Теперь он захрипел, будто перепуганный жеребец… Должно быть, матерился так – без слов. Это случается порой от бессильной ярости. Слова в горле острой костью застревают и произношение искажают – в итоге вот, хрип… Но я интонацию этого хрипа, кажется, уловил правильно. Пусть себе хрипит… На здоровье, если это ему здоровье принесет…

Но разговоры разговорами, а из этого загородного недостроенного особнячка пора было убираться, пока сюда менты не пожаловали. Мне почему-то вдруг показалось, что мы с ними можем не найти общий язык и добросердечное взаимопонимание… Я, конечно, сторонник уважительного доверия ко всяким людям. Но только не к тем, что ментовские погоны носят. И прокурорские, думаю, не слишком далеко от ментовских ушли, вне зависимости от величины и количества звездочек. И если Максим Юрьевич Шторм пожелает снова нацепить мне на руки стальные «браслеты», я этому не удивлюсь. И дело здесь вовсе не в том, что он желает именно меня посадить, потому что стопроцентно считает меня виновным, хотя мой побег его, думаю, и задел за живое. Просто он видит следствие собственной прерогативой. И, как всякий конченый следак, не любит, когда ему мешают. Как любому профессиональному пианисту, скажем, мешает подыгрывающий ему балалаечник из самодеятельности… То есть следователь по особо важным делам считает себя высоким профессионалом и не признает права всяких там дилетантов, даже если они имеют подготовку гораздо более качественную, нежели у него, хотя и слегка специфическую, на проведение собственного расследования.
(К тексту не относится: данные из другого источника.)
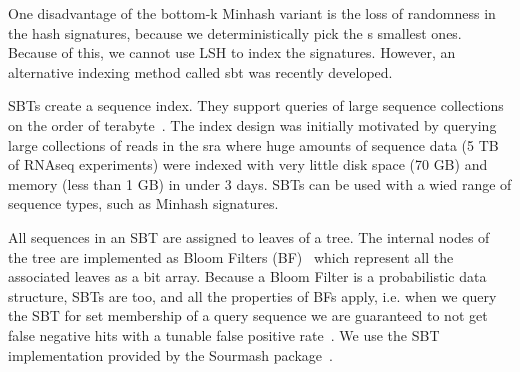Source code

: One disadvantage of the bottom-k Minhash variant is the loss of randomness in the hash signatures, because we deterministically pick the s smallest ones. Because of this, we cannot use LSH to index the signatures. However, an alternative indexing method called \gls{sbt} was recently developed.

SBTs create a sequence index. They support queries of large sequence collections on the order of terabyte~\cite{Sun2016-gi, Solomon2015-dh}. The index design was initially motivated by querying large collections of reads in the \gls{sra} where huge amounts of sequence data (5 TB of RNAseq experiments) were indexed with very little disk space (70 GB) and memory (less than 1 GB) in under 3 days. SBTs can be used with a wied range of sequence types, such as Minhash signatures.

All sequences in an SBT are assigned to leaves of a tree. The internal nodes of the tree are implemented as Bloom Filters (BF)~\cite{Bloom1970-ey} which represent all the associated leaves as a bit array. Because a Bloom Filter is a probabilistic data structure, SBTs are too, and all the properties of BFs apply, i.e. when we query the SBT for set membership of a query sequence we are guaranteed to not get false negative hits with a tunable false positive rate~\cite{Broder2004-ya}. We use the SBT implementation provided by the Sourmash package~\cite{Brown2016-gd}.
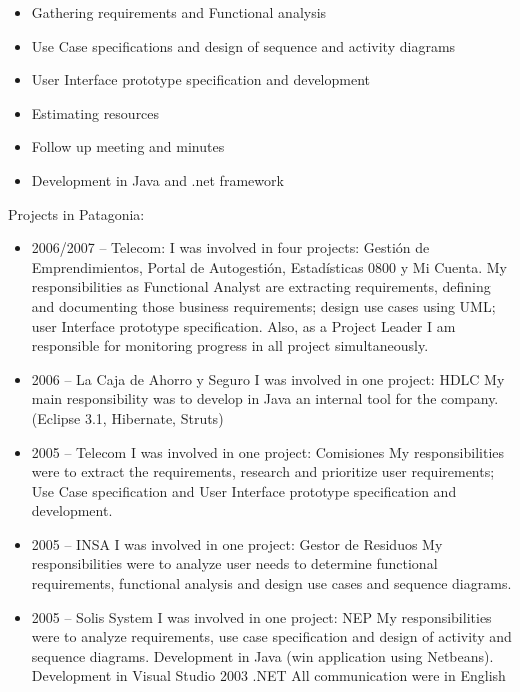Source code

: \documentclass[11pt,a4paper,sans]{moderncv}
\begin{document}

\begin{itemize}
  \item Gathering requirements and Functional analysis
  \item Use Case specifications and design of sequence and activity diagrams
  \item User Interface prototype specification and development
  \item Estimating resources
  \item Follow up meeting and minutes
  \item Development in Java and .net framework
  \newline
\end{itemize}

Projects in Patagonia:
\begin{itemize}
  \item 2006/2007 – Telecom: \newline{}
I was involved in four projects: Gestión de Emprendimientos, Portal de Autogestión, Estadísticas 0800 y Mi Cuenta.
My responsibilities as Functional Analyst are extracting requirements, defining and documenting those business requirements; design use cases using UML;  user Interface prototype specification. Also, as a Project Leader I am responsible for monitoring progress in all project simultaneously.

  \item 2006 –  La Caja de Ahorro y Seguro \newline{}
I was involved in one project: HDLC
My main responsibility was to develop in Java an internal tool for the company. (Eclipse 3.1, Hibernate, Struts)

  \item 2005 – Telecom \newline{}
I was involved in one project: Comisiones
My responsibilities were to extract the requirements, research and prioritize user requirements; Use Case specification and User Interface prototype specification and development.

  \item 2005 – INSA \newline{}
I was involved in one project: Gestor de Residuos
My responsibilities were to analyze user needs to determine functional requirements, functional analysis and design use cases and sequence diagrams.

  \item 2005 – Solis System \newline{}
I was involved in one project: NEP
My responsibilities were to analyze requirements, use case specification and design of activity and sequence diagrams.
Development in Java (win application using Netbeans).
Development in Visual Studio 2003 .NET
All communication were in English
\newline{}
\end{itemize}
\end{document}

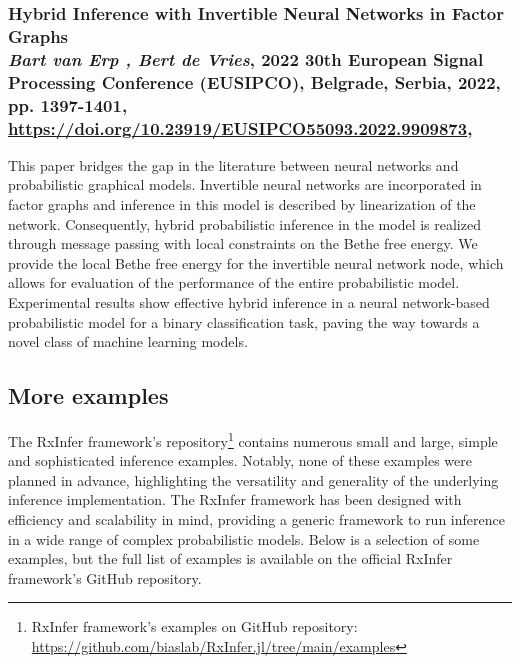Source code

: \subsubsection*{Hybrid Inference with Invertible Neural Networks in Factor Graphs\\{\small \normalfont \textit{Bart van Erp , Bert de Vries}, 2022 30th European Signal Processing Conference (EUSIPCO), Belgrade, Serbia, 2022, pp. 1397-1401, \url{https://doi.org/10.23919/EUSIPCO55093.2022.9909873}, \citep{van_erp_hybrid_2022}}}

This paper bridges the gap in the literature between neural networks and probabilistic
graphical models.
Invertible neural networks are incorporated in factor graphs and inference in this model is
described by linearization of the network.
Consequently, hybrid probabilistic inference in the model is realized through message passing
with local constraints on the Bethe free energy.
We provide the local Bethe free energy for the invertible neural network node, which allows
for evaluation of the performance of the entire probabilistic model.
Experimental results show effective hybrid inference in a neural network-based probabilistic
model for a binary classification task, paving the way towards a novel class of machine
learning models.

\subsection*{More examples}

The RxInfer framework's repository\footnote{RxInfer framework's examples on GitHub repository:
  \url{https://github.com/biaslab/RxInfer.jl/tree/main/examples}} contains numerous small and
large, simple and sophisticated inference examples.
Notably, none of these examples were planned in advance, highlighting the versatility and
generality of the underlying inference implementation.
The RxInfer framework has been designed with efficiency and scalability in mind, providing a
generic framework to run inference in a wide range of complex probabilistic models.
Below is a selection of some examples, but the full list of examples is available on the
official RxInfer framework's GitHub repository.

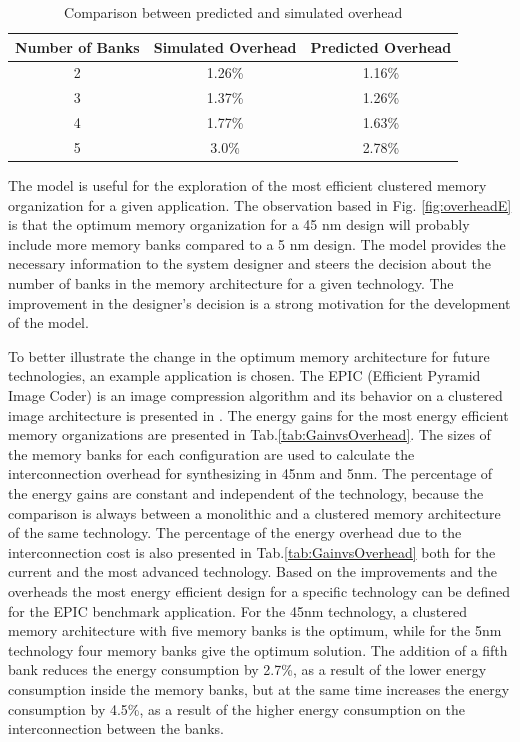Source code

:  \begin{center}
	\begin{table}
	\caption{Comparison between predicted and simulated overhead}
	\label{tab:verification}
	\centering
	{
	\begin{tabular}{|c|c|c|}
	\hline
	Number of Banks &	Simulated Overhead & Predicted Overhead \\
	\hline
	2 & 1.26\%  & 1.16\% \\
	\hline 
	3 & 1.37\%  & 1.26\% \\
	\hline 
	4 & 1.77\% & 1.63\% \\
	\hline
	5 & 3.0\% & 2.78\% \\
	\hline	
	\end{tabular}}
	\end{table}
\end{center}
 
The model is useful for the exploration of the most efficient clustered memory organization for a given application. 
The observation based in Fig. \ref{fig:overheadE} is that the optimum memory organization for a 45 nm design will probably include more memory banks compared to a 5 nm design.
The model provides the necessary information to the system designer and steers the decision about the number of banks in the memory architecture for a given technology.
The improvement in the designer's decision is a strong motivation for the development of the model. 

To better illustrate the change in the optimum memory architecture for future technologies, an example application is chosen.
The EPIC (Efficient Pyramid Image Coder)  is an image compression algorithm and its behavior on a clustered image architecture is presented in \cite{filippopoulos2013exploration}.
The energy gains for the most energy efficient memory organizations are presented in Tab.\ref{tab:GainvsOverhead}.
The sizes of the memory banks for each configuration are used to calculate the interconnection overhead for synthesizing in 45nm and 5nm.
The percentage of the energy gains are constant and independent of the technology, because the comparison is always between a monolithic and a clustered memory architecture of the same technology.
The percentage of the energy overhead due to the interconnection cost is also presented in Tab.\ref{tab:GainvsOverhead} both for the current and the most advanced technology.
Based on the improvements and the overheads the most energy efficient design for a specific technology can be defined for the EPIC benchmark application.
For the 45nm technology, a clustered memory architecture with five memory banks is the optimum, while for the 5nm technology four memory banks give the optimum solution.
The addition of a fifth bank reduces the energy consumption by 2.7\%, as a result of the lower energy consumption inside the memory banks, but at the same time increases the energy consumption by 4.5\%, as a result of the higher energy consumption on the interconnection between the banks.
В принципе, я не собираюсь обвинять Максима Юрьевича Шторма в неуважении к собственной персоне и к собственным способностям. Уважение, говорят, следует заслужить. Вот я и надеюсь такую миссию выполнить… Буду заслуживать, и уже начал это делать…

Револьвер «манурин», как и обещал уважаемому старшему следователю по особо важным делам, я положил за дверь в прихожей. Я только за ствол брался, спусковой крючок и курок не трогал. Пусть там останутся неприкрытыми отпечатки пальчиков ментовского подполковника. А мои отпечатки найти нетрудно. И даже нет смысла их с револьвера убирать, поскольку я уже доложил Максиму Юрьевичу, что револьвер в руки брал.